ミュンヘン
2006.02.12 Sunday
昨日書こうと思っていた映画の感想など。
S・スピルバーグ監督『ミュンヘン』を見て来ました。
ミュンヘン、原題はMUNICH(ミューニッヒ)。
1972年ミュンヘン五輪で起きたパレスチナ・ゲリラブラックセプテンバーによるイスラエル選手団殺害事件に起因してイスラエル政府及び世界最高の諜報機関・モサドが行ったパレスチナへの報復の様子を克明に描いた、事実に基づく物語です。
実は私はこの時代には生まれていたものの、幼く事件の記憶が全くありません。ミュンヘンで昔オリンピックが行われたことは知っていても、今回の映画の話を知るまで、そんな事件があったことすら恥ずかしながら知りませんでした。
同様に同じ年に開かれた札幌オリンピックも♪街が出来る〜美しい街が〜 というあの美しい「風と虹のバラード」(?)の歌を辛うじて憶えているくらいで、笠谷幸生さんやジャネット・リンの勇姿は後年の懐かしの映像で見た記憶しかありません(残念!)。
そんな私が何故この映画を見に行ったかと言うと、単純にお正月にテレビを見ていた際、何度か見た予告編にピーンと来てこれは行こう!と思ったからなのですが(^^ゞ 予感どおり、結論から言えば当たりでした。
楽しい映画でも感動する映画でもなく、イスラエルvsパレスチナという日本人にはなかなか理解しづらい、とことんシリアスな重いテーマなのですが、事実に基づく事件の経過を順を追って、多少のエピソードを織り交ぜながらも淡々と描いていきながら、この問題が持つ根深さや報復を繰り返すことの虚しさ等色々なことを自然と観客に考えさせてしまう、それでいてどちらがいい、悪いという単純明快な二極分けにはしない、端的に言ってしまえば いい映画だと思います。

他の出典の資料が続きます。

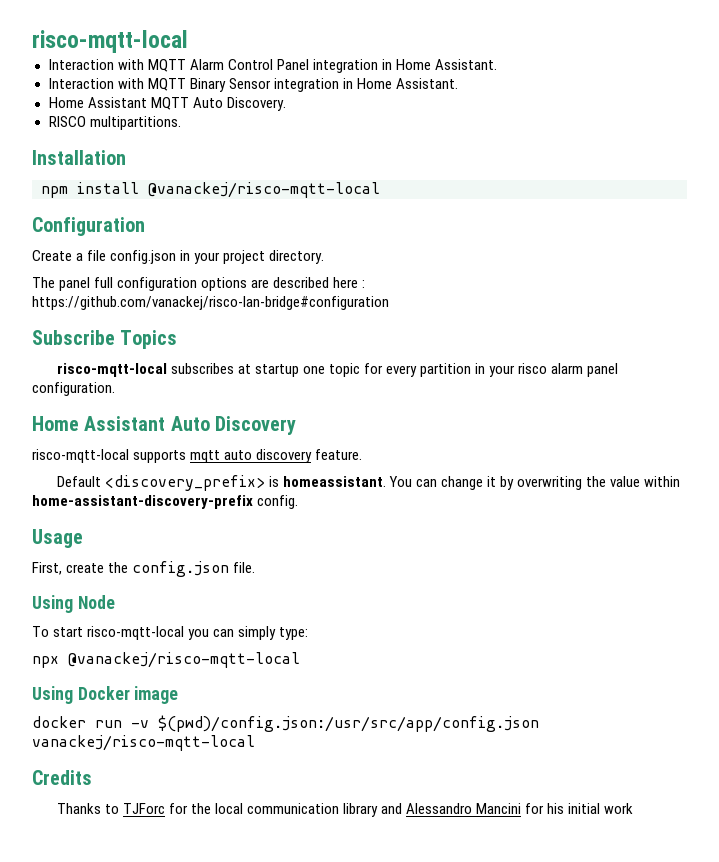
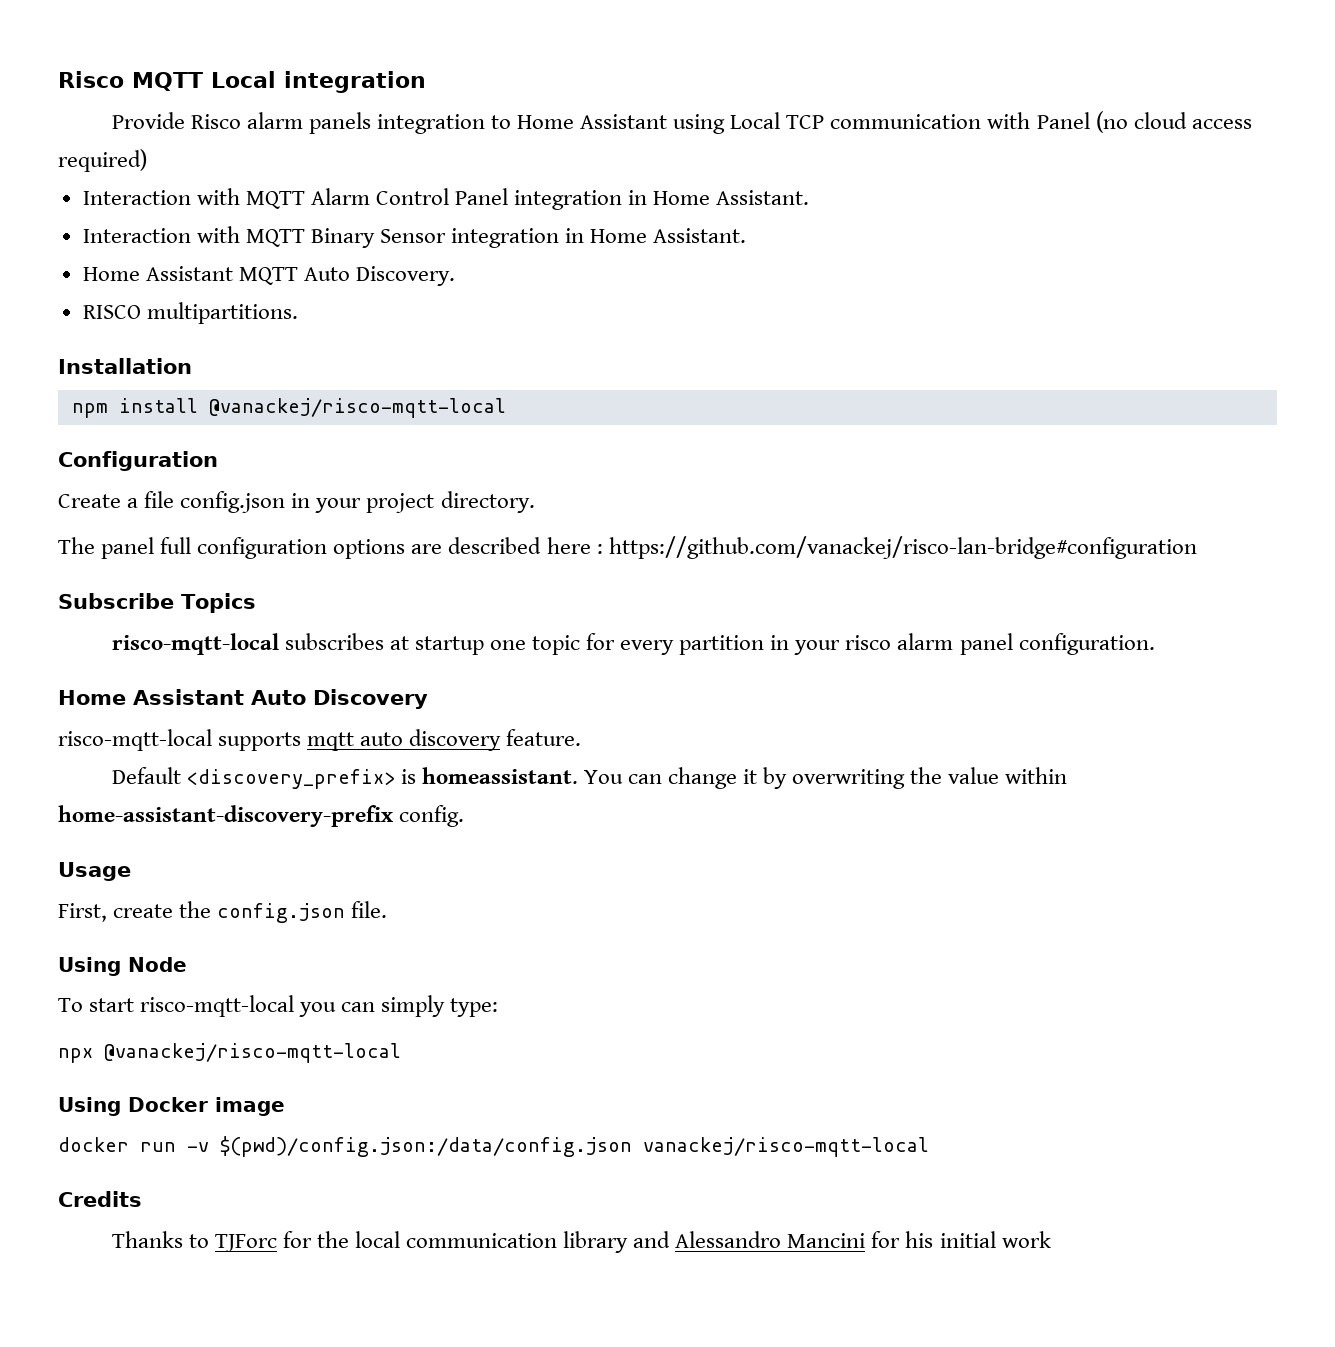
[32,30,188,53] risco-mqtt-local -> [58,71,426,93] [111,111,1252,134] [58,149,147,172] Risco MQTT Local integration // Provide Risco alarm panels integration to Home Assistant using Local TCP communication with Panel (no cloud access required)
[158,715,539,732] $(pwd)/config.json:/usr/src/app/config.json -> [220,1136,632,1157] $(pwd)/config.json:/data/config.json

何の変哲もない平凡な1ユダヤ人に過ぎなかった5人が、ある日突然政府の命令により”暗殺者”となり、社会から存在を消され、祖国のためという名目の元、リストに挙げられた人物たちを消していく内に沸き起こる変化を克明に表していて、映画の中の登場人物同様、物語が進むにつれ何ともやるせない気持ちになりました。
特にベイルートで偶然鉢合わせしてしまったパレスチナの一団のリーダーらしき人物アリとアブナー(エリック・バナ)が交わす会話の内容は、今も続く両民族の争いの本質を突いていて、とても印象に残りました。
メディアにあの時代を忠実に再現した、とあるとおり映画全体が70年代の空気に満ち溢れていて、電話や仕掛けられる爆弾から人々の服装まで実にリアルで、シリアスな内容なのに何ともノスタルジックな感慨を覚えるくらいでした。でも、今ならもっと高性能で見つけにくい方法がどんどん開発されているのかと思うと、それも哀しく虚しい気持ちになります。
また、選ばれた5人のうち次第に自分の行動に疑問・迷いが生じた途端、消されてしまう運命に、何とも空恐ろしいものを感じました。
更に個人的に主役の5人より何故か妙に印象に残ってしまった、謎の情報屋ルイ。彼は果たして味方だったのか敵だったのか?
未だにぐるぐる考えてしまってます。
奇しくも本日12日付の朝日新聞にたまたま掲載されていた、イスラエルの現首相・シャロン氏の豊かな緑に囲まれた邸宅に住みながら「私には1日として平穏な普通の日というものはない」という言葉が、この映画の内容と重なり、何ともやりきれない思いがしました。
月並みな言葉ですが、生まれた時から当たり前のように平和で、最低限以上の生活を送ることが出来るというのは、なかなか実感しにくいけれども、世界の中から見れば本当にものすごく貴重でありがたいことなんだなと思います。
トリノの開会式でボスニア・ヘルツェゴビナを始めとする自国内での戦いを乗り越えて参加した選手達の「(メダルがどうという)目標よりも五輪に参加できることその事実が嬉しい」という言葉の重さを改めて感じます。
この手の作品が苦手な人は本当に苦手なので、簡単にはお薦め出来ませんが、出来れば多くの方に見てほしいなと思います。